> The defining - and best - feature of preprint servers is that they do not try to litigate the rigor of the science in a paper, or try to decide whether it will ultimately prove important, before posting it. They just post it. We should embrace this, and fight the temptation to reinstate gatekeeping criteria and systems that disempower authors without providing any value.
Author reputation and citation patterns provide plenty(?) of signal without journal/reviewer/editor endorsement. But you could still imagine introducing “badges” that provide similar additional signal to what publication in a top journal provides today. Academic societies issue a fixed number of badges to top preprints each year. But ditch the song and dance around peer review.
> The defining - and best - feature of preprint servers is that they do not try to litigate the rigor of the science in a paper, or try to decide whether it will ultimately prove important, before posting it. They just post it. We should embrace this, and fight the temptation to reinstate gatekeeping criteria and systems that disempower authors without providing any value.
S/N reduction. Without this, it will be impossible to wade through the flood of papers. Too easy to hemmorage them out anymore.
Author reputation and citation patterns provide plenty(?) of signal without journal/reviewer/editor endorsement. But you could still imagine introducing “badges” that provide similar additional signal to what publication in a top journal provides today. Academic societies issue a fixed number of badges to top preprints each year.

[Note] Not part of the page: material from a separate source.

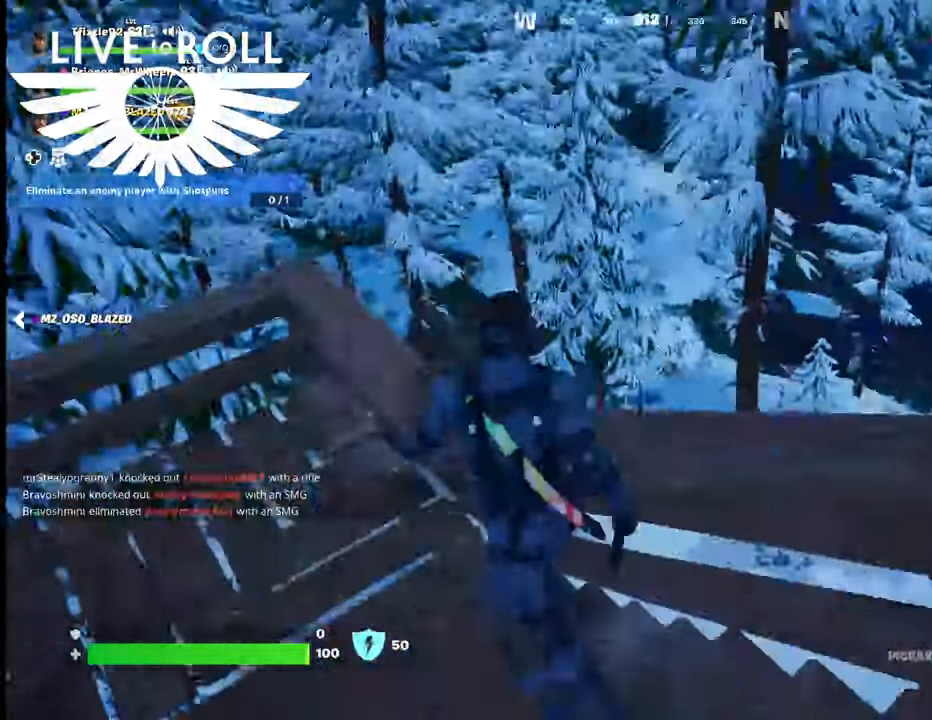
{"buttons": [], "left_stick": "up", "right_stick": "left", "events": [[100, "right_stick", "center"], [167, "right_stick", "left"]]}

But ditch the song and dance around peer review.
> citation patterns provide plenty(?) of signal
There are self citations and citation rings. The signal is very week, even with the curren model.
> introducing “badges”
You reinvented journals.
> There are self citations and citation rings.
https://en.wikipedia.org/wiki/Eigenfactor and other such indices are much less game-able
Peer review (as currently practiced) and closed access are the problems, not the quality signal provided by journal publication.